# 协同过滤算法实践

In [1]:
# 导入包
import random
import math
import time

# 定义装饰器，监控运行时间；对其他函数进行计时功能的扩展
def timmer(func):
    def wrapper(*args, **kwargs):
        start_time = time.time()
        res = func(*args, **kwargs)
        stop_time = time.time()
        print('Func %s, run time: %s' % (func.__name__, stop_time - start_time))
        return res
    return wrapper

## 一、数据介绍

本实验使用MovieLens的ml-1m数据集，它包含了6040名用户对大约3900部电影的1000209条评分记录。

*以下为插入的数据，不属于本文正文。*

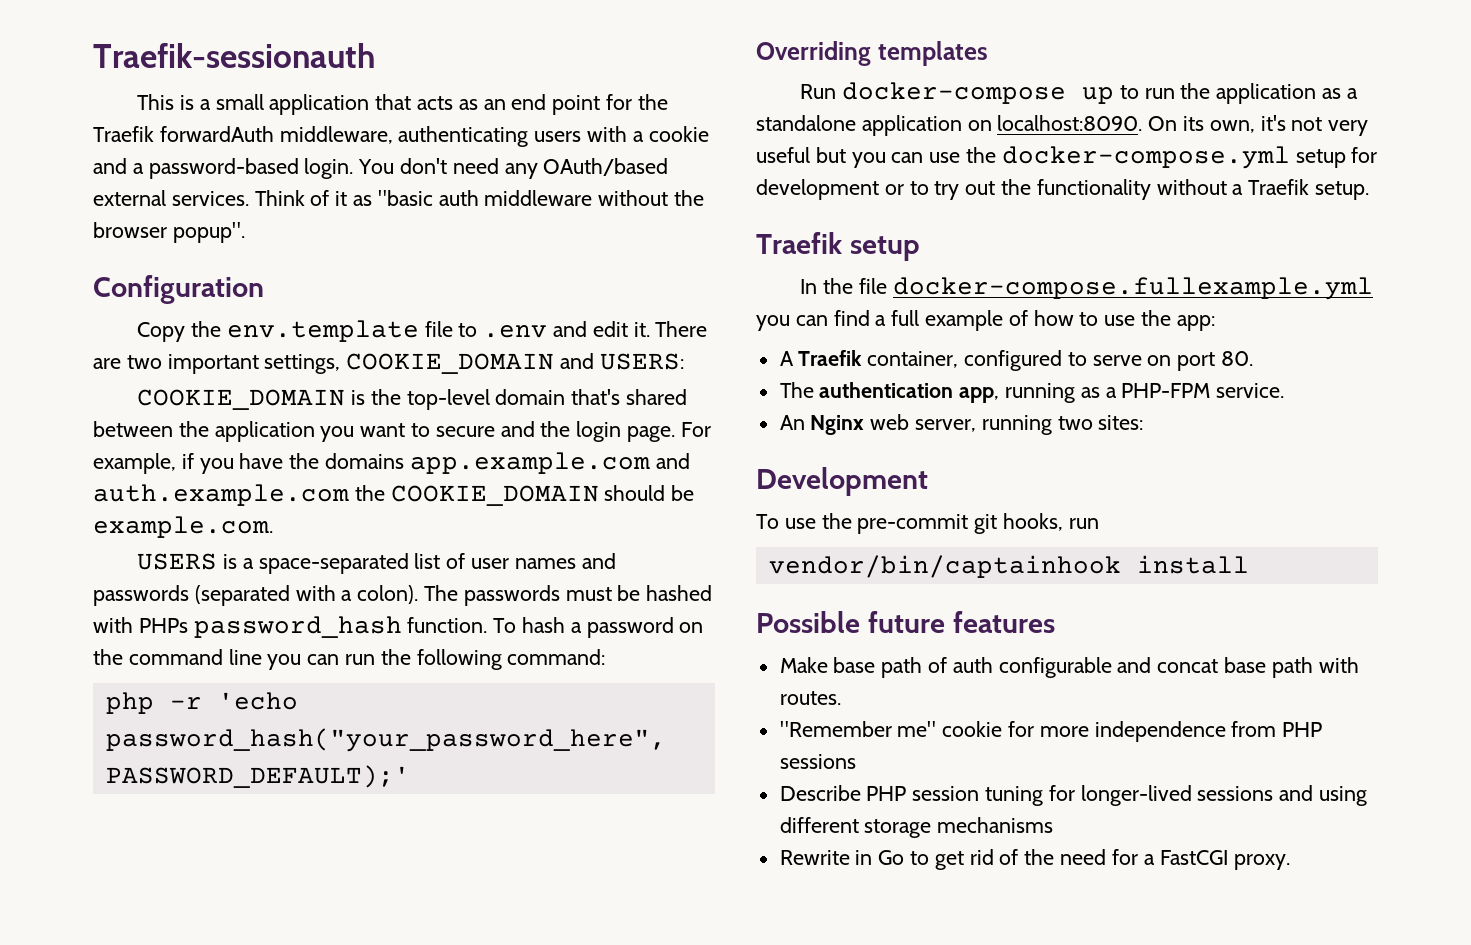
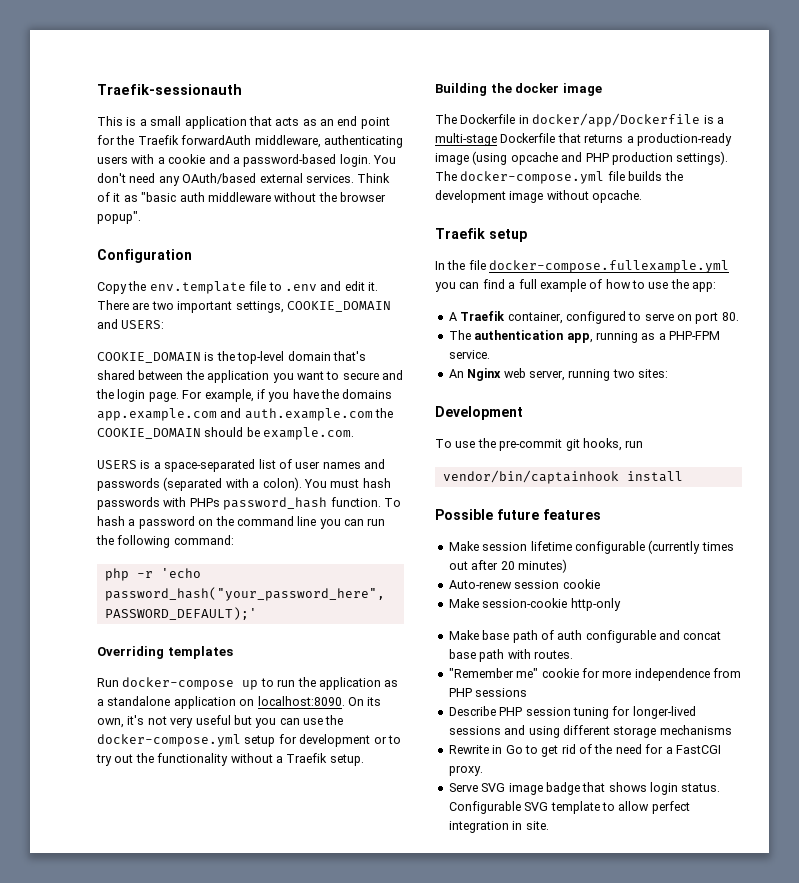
[424,585,713,606] The passwords must be hashed -> [303,478,391,488] [97,497,160,510] You must hash passwords
(1370, 190) none -> [435,83,602,96] [435,113,724,127] [435,133,732,146] [435,151,729,165] [435,171,683,184] [435,190,643,203] // Building the docker image // The Dockerfile in docker/app/Dockerfile is a multi-stage Dockerfile that returns a production-ready image (using opcache and PHP production settings). The docker-compose.yml file builds the development image without opcache.
(1055, 622) none -> [448,540,734,554] [448,559,567,573] [448,579,600,589] [448,598,621,611] // Make session lifetime configurable (currently times out after 20 minutes) // Auto-renew session cookie // Make session-cookie http-only
(1291, 862) none -> [448,782,721,795] [448,801,690,814] [448,821,549,833] // Serve SVG image badge that shows login status. Configurable SVG template to allow perfect integration in site.

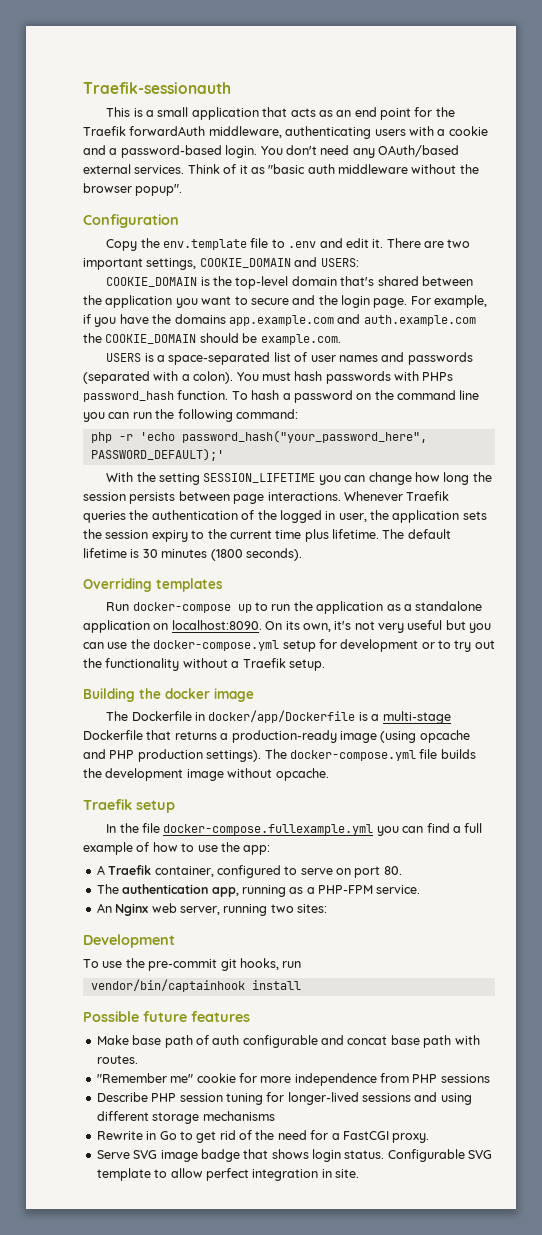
(257, 613) none -> [106,472,492,485] [83,491,450,504] [83,510,487,523] [83,529,451,542] [83,548,302,561] // With the setting SESSION_LIFETIME you can change how long the session persists between page interactions. Whenever Traefik queries the authentication of the logged in user, the application sets the session expiry to the current time plus lifetime. The default lifetime is 30 minutes (1800 seconds).
[448,540,734,554] [448,559,567,573] [448,579,600,589] [448,598,621,611] // Make session lifetime configurable (currently times out after 20 minutes) // Auto-renew session cookie // Make session-cookie http-only -> (250, 1016) none

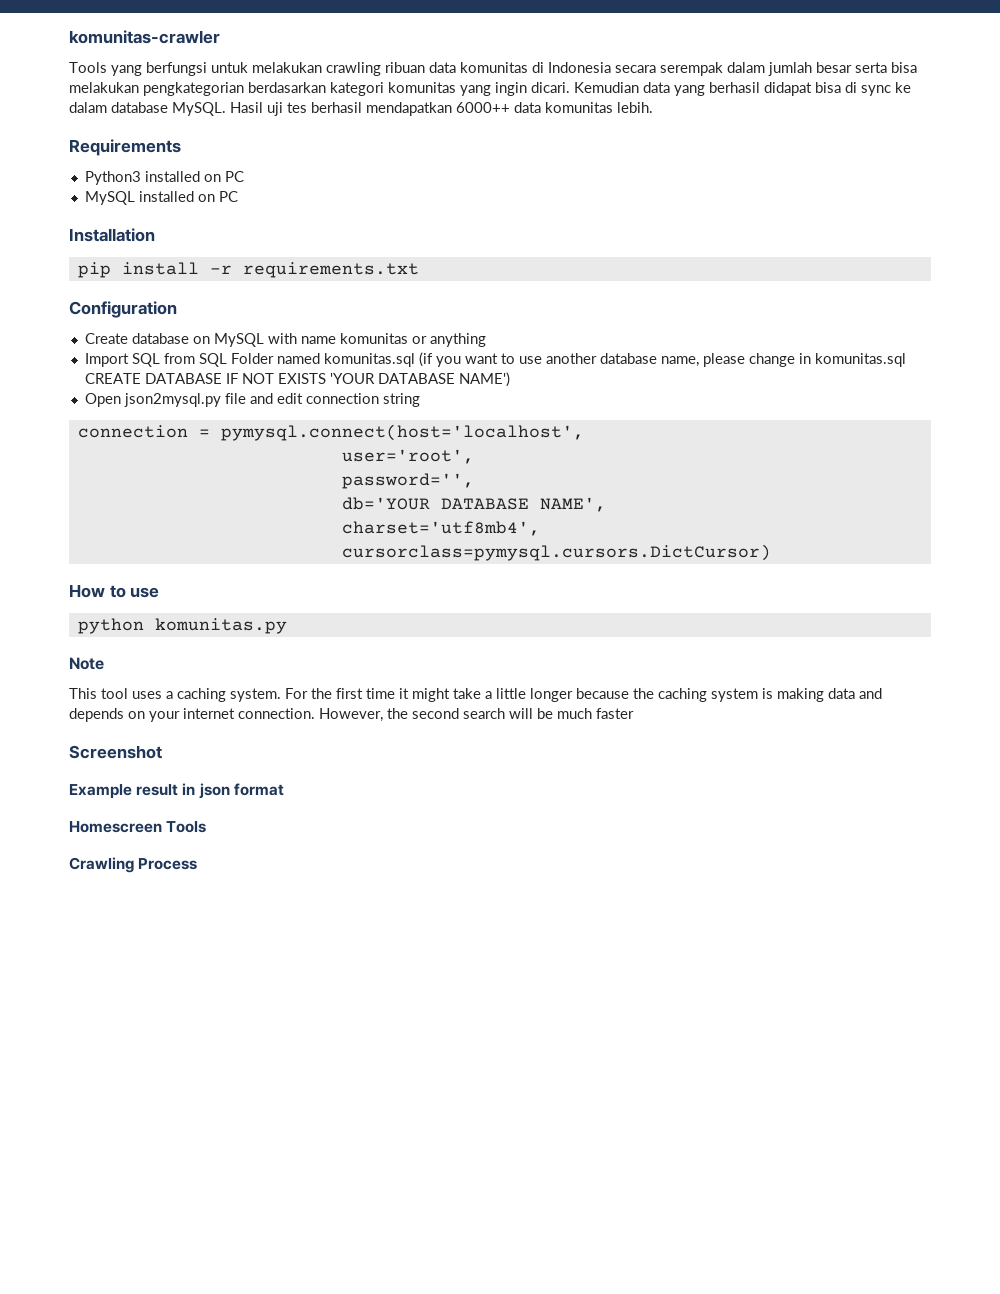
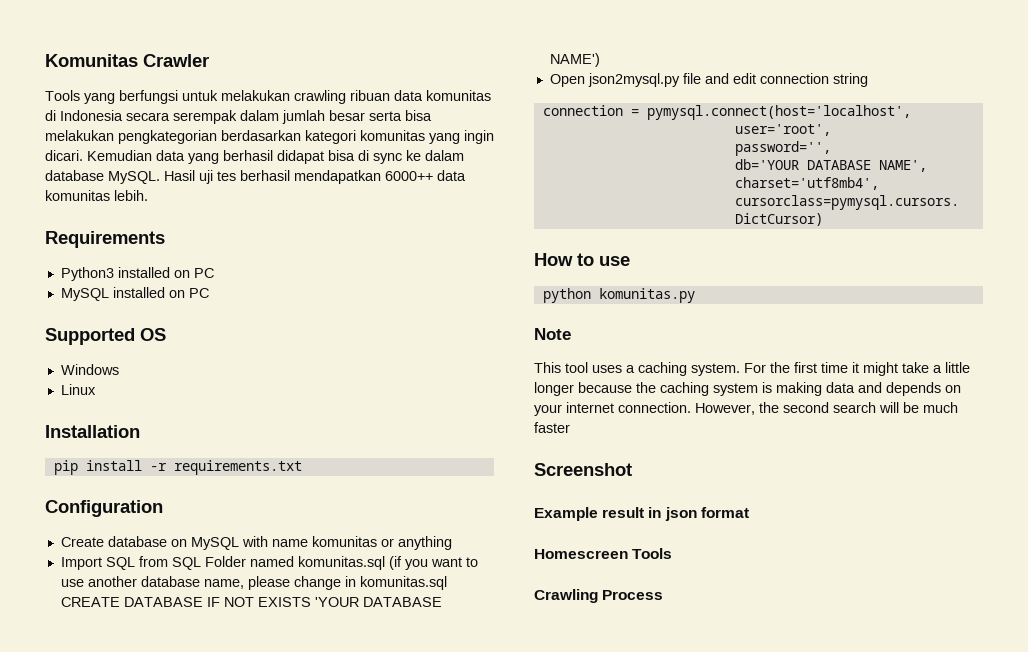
[69,30,220,44] komunitas-crawler -> [45,54,209,67] Komunitas Crawler
(238, 196) none -> [45,328,166,345] [60,364,119,375] [60,384,96,395] // Supported OS // Windows // Linux

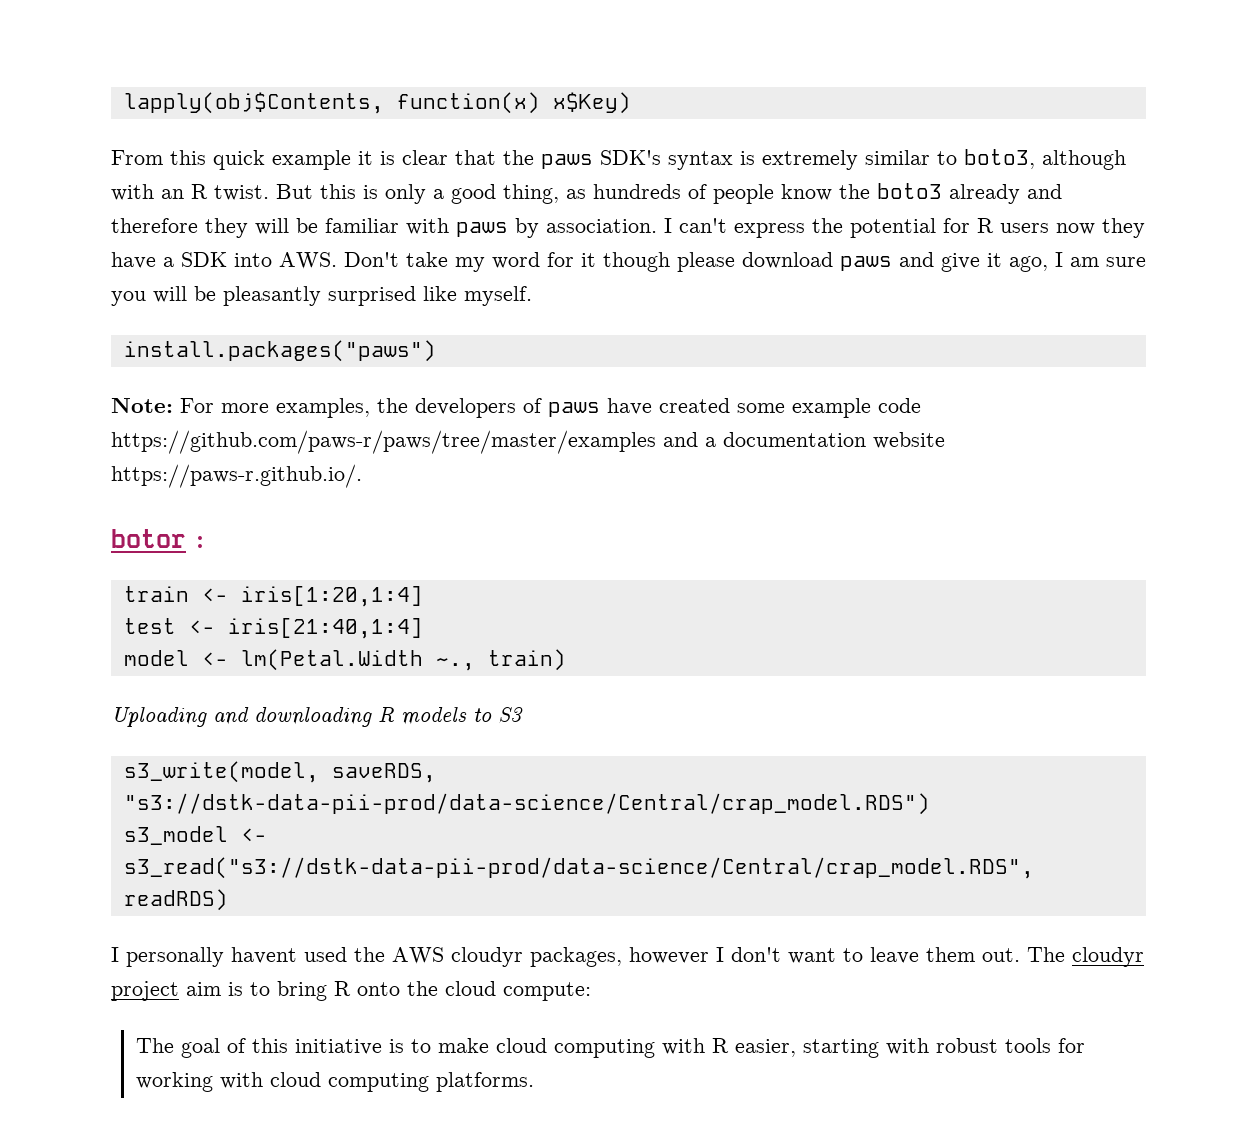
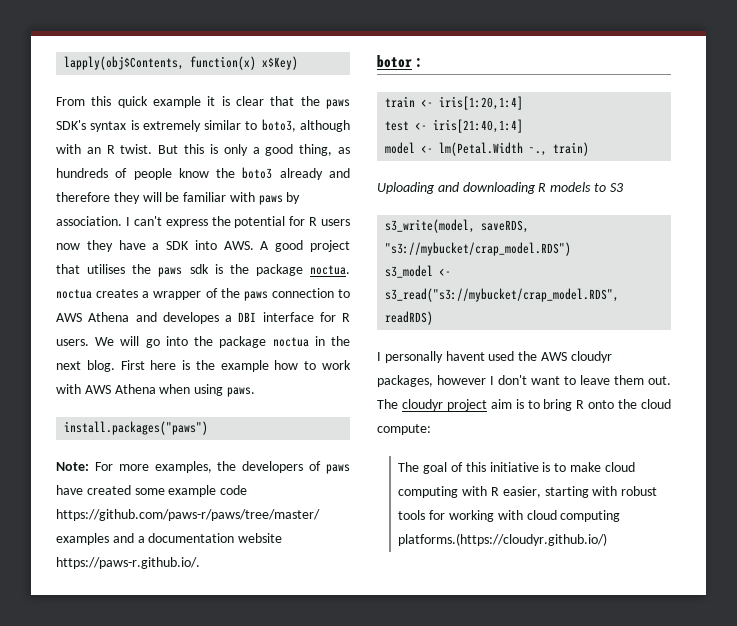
[344,252,1146,272] [111,286,532,306] Don't take my word for it though please download paws and give it ago, I am sure you will be pleasantly surprised like myself. -> [260,240,350,252] [56,264,350,277] [56,288,350,301] [56,312,350,324] [56,336,351,348] [56,360,351,372] [56,384,255,397] A good project that utilises the paws sdk is the package noctua. noctua creates a wrapper of the paws connection to AWS Athena and developes a DBI interface for R users. We will go into the package noctua in the next blog. First here is the example how to work with AWS Athena when using paws.
[123,793,930,815] "s3://dstk-data-pii-prod/data-science/Central/crap_model.RDS") -> [385,242,572,256] "s3://mybucket/crap_model.RDS")
[123,857,1034,879] s3_read("s3://dstk-data-pii-prod/data-science/Central/crap_model.RDS", -> [385,288,620,302] s3_read("s3://mybucket/crap_model.RDS",
[435,1072,534,1092] platforms. -> [398,533,608,546] platforms.(https://cloudyr.github.io/)

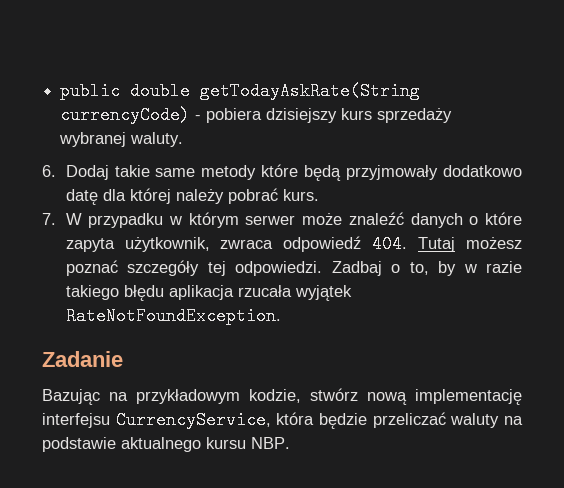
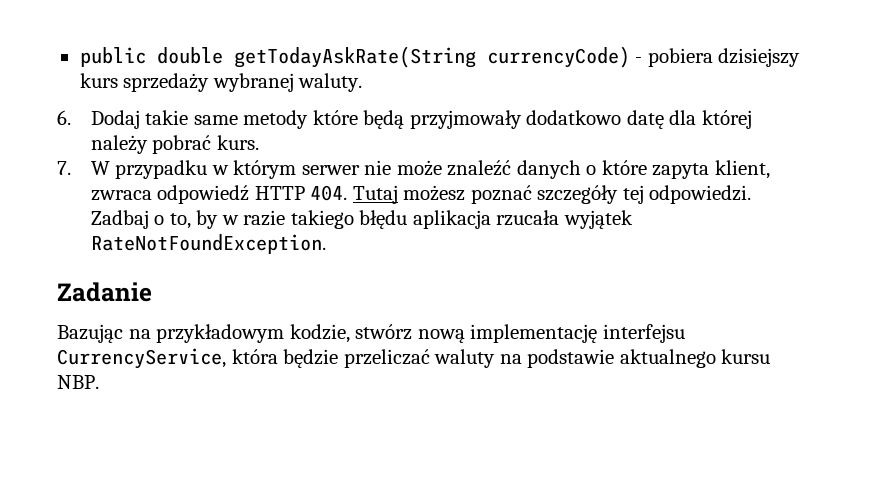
(296, 220) none -> [364,160,392,175] nie
[124,237,210,252] użytkownik, -> [714,160,770,179] klient,
(362, 244) none -> [254,186,305,200] HTTP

下载链接：http://files.grouplens.org/datasets/movielens/ml-1m.zip

数据已经下载至dataset文件夹中。

程序中引用的数据：fp = './dataset/ml-1m/ratings.dat'

数据格式：userid::movieid::rating::timestamp，如图所示：

![image.png](attachment:image.png)


## 二、 通用函数

### 1. 数据处理

In [2]:
class Dataset():
    
    def __init__(self, fp):
        # fp: data file path
        self.data = self.loadData(fp)
    
    @timmer
    def loadData(self, fp):
        data = []
        for l in open(fp):
            data.append(tuple(map(int, l.strip().split('::')[:2])))
        return data
    
    @timmer
    def splitData(self, M, k, seed=1):
        '''
        :params: data, 加载的所有(user, item)数据条目
        :params: M, 划分的数目，最后需要取M折的平均
        :params: k, 本次是第几次划分，k~[0, M)
        :params: seed, random的种子数，对于不同的k应设置成一样的
        :return: train, test
        '''
        train, test = [], []
        random.seed(seed)
        for user, item in self.data:
            # 这里与书中的不一致，本人认为取M-1较为合理，因randint是左右都覆盖的
            if random.randint(0, M-1) == k:  
                test.append((user, item))
            else:
                train.append((user, item))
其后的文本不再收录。